Il reste figé, regardant vers la pauvre bête qui paraît s’être subitement endormie, puis vers Kheira, avec un air voulant dire : « Mais qu’est-ce que j’ai fait ! »

La jeune fille s’est vivement redressée sur ses pieds, et fixe également Dapsy, se demandant ce qu’il va lui arriver, et soudain, elle ne peut réprimer un hurlement de terreur. Le chien semble se réveiller, mais tout son corps subit une transformation des plus surprenantes, des plus terrifiantes ; il paraît se transformer en une abomination sortie des pires cauchemars, auprès de laquelle l’Addanc ou le Béhémot pourraient passer pour d’adorables petites bêtes de compagnie. L’animal, voyant, sentant aussi certainement, cette métamorphose effrayante, se met à hurler à la mort et se précipite vers la trappe, pour disparaître au rez-de-chaussée.

— Kheira, lance Tom, rattrape-le vite. Il faut que personne ne l’aperçoive.

La jeune fille voit alors son ami, qui semble avoir du mal à se relever, lui offrir son poignard, tandis que ses yeux s’humidifient en songeant à la triste nécessité qui se profile déjà. Elle attrape l’arme, ramasse au passage le linge qui enveloppait la fiole, pour l’utiliser, éventuellement, à soustraire l’horrible créature au regard du voisinage, et se précipite vers l’échelle pour se mettre à la poursuite du monstre, qui vient de prendre possession du pauvre chien.

Après une bonne heure d’exploration minutieuse des différents recoins affectionnés par Dapsy, Kheira se résout à faire demi-tour pour informer son compagnon d’aventure de son échec.

La jeune fille est quand même surprise de ne pas avoir vu Tom venir l’aider dans ses recherches ; se serait-il cassé quelque chose dans sa chute ?

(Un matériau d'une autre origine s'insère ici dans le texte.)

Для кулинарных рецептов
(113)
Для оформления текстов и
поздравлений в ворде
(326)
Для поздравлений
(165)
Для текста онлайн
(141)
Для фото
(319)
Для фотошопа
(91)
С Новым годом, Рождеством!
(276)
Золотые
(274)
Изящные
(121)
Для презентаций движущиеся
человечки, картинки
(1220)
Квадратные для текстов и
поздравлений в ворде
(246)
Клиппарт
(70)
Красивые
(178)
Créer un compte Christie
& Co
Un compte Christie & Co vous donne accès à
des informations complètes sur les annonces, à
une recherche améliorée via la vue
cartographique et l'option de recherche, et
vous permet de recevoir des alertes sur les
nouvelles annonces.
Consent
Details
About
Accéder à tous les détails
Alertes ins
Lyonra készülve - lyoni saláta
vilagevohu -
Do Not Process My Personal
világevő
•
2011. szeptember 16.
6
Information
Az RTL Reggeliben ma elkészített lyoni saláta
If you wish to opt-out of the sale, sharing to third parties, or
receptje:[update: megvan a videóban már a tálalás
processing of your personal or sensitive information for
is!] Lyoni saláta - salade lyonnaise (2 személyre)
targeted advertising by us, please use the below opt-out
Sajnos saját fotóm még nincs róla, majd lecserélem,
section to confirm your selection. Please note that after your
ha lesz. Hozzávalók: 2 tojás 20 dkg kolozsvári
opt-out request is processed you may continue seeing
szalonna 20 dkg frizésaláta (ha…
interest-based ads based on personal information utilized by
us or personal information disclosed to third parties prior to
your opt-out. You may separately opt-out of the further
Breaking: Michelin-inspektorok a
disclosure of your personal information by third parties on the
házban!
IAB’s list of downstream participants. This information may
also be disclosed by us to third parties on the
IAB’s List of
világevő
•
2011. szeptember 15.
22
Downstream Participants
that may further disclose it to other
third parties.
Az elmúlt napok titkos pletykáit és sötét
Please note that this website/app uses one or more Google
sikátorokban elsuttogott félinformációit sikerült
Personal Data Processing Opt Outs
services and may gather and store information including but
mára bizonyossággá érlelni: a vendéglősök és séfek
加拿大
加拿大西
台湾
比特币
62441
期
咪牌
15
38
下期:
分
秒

Elle retourne rapidement vers son ami et le découvre toujours à terre, anormalement faible. Elle vient s’agenouiller auprès de lui :

— Tu t’es fait mal ? lui demande-t-elle.

Il parvient à faire « Non » de la tête et lui fait signe de regarder du côté du matelas, là où se trouve toujours la fiole renversée, vide à présent, mais aussi le morceau de bois et le cristal. Ce dernier paraît émettre encore un petit crépitement, qui va en s’amenuisant, pour bientôt totalement disparaître.

— Qu’est-ce que ça veut dire ? s’inquiète-t-elle.

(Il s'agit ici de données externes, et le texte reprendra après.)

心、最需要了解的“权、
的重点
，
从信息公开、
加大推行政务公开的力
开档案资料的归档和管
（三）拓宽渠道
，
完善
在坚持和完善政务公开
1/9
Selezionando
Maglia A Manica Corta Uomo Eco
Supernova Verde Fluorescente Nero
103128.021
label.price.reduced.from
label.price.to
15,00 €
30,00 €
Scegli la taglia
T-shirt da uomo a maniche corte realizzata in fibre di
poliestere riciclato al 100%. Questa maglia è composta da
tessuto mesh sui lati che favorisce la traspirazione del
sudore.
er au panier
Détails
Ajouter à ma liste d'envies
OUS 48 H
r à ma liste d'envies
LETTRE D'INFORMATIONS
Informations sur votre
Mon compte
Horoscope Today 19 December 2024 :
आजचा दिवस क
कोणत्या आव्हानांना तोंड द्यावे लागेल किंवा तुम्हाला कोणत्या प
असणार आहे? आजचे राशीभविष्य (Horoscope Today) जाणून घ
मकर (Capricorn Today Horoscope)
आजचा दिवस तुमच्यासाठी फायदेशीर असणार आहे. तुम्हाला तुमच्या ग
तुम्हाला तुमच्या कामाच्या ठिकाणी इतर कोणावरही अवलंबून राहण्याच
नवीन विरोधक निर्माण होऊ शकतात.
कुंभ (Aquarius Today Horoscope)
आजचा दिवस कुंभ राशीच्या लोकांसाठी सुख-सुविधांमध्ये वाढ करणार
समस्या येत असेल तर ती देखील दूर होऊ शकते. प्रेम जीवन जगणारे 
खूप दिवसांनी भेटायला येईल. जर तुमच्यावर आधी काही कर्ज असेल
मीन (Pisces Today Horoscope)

Tom n’est toujours pas très vaillant, mais commence à reprendre des forces. Il parvient à s’asseoir, le dos contre le mur.

— J’allais te rejoindre pour rechercher Dapsy, quand j’ai remarqué que le morceau de bois que j’avais utilisé changeait d’aspect. Je m’en suis approché et immédiatement, toutes mes forces se sont envolées. J’étais si faible que je ne pouvais plus me lever.

— Mon Dieu !

— Le phénomène n’a pas duré très longtemps et je commençais à me sentir mieux quand, à nouveau, je me suis écroulé.

— Que s’est-il passé ?

— Le cristal, à son tour, s’est mis à crépiter légèrement, et je me suis retrouvé totalement amorphe...

— Comme s’il aspirait ton énergie vitale, comprit Kheira.

— C’est tout à fait ça, mais le processus a duré plus longtemps avec le cristal.

— Le minéral réagirait davantage que le végétal alors ?

— Je ne sais pas si c’est vraiment dû à sa nature, ou si, en renversant la fiole, davantage de ce produit est tombé dessus.

— Je peux faire quelque chose pour toi ?

— Non, ça va aller. Ne panique surtout pas.

— Facile à dire. Dapsy est toujours quelque part dehors, je n’ai pas réussi à le trouver.

En murmurant ces derniers mots, Kheira pose sur le sol le poignard qu’elle est heureuse, en un sens, de n’avoir pas utilisé.

— Quand je me sentirai mieux, j’irai à sa recherche. Tout va bien maintenant. Rentre chez toi pour le moment, je te recontacterai très bientôt.

— Tu es sûr ?

— Oui ! Et naturellement, ne parle à personne de ce qu’il s’est passé ici, surtout pas à ton oncle.

— Non, sois tranquille.

Elle se penche sur lui, lui dépose un baiser sur le front, et se détourne pour disparaître par la trappe.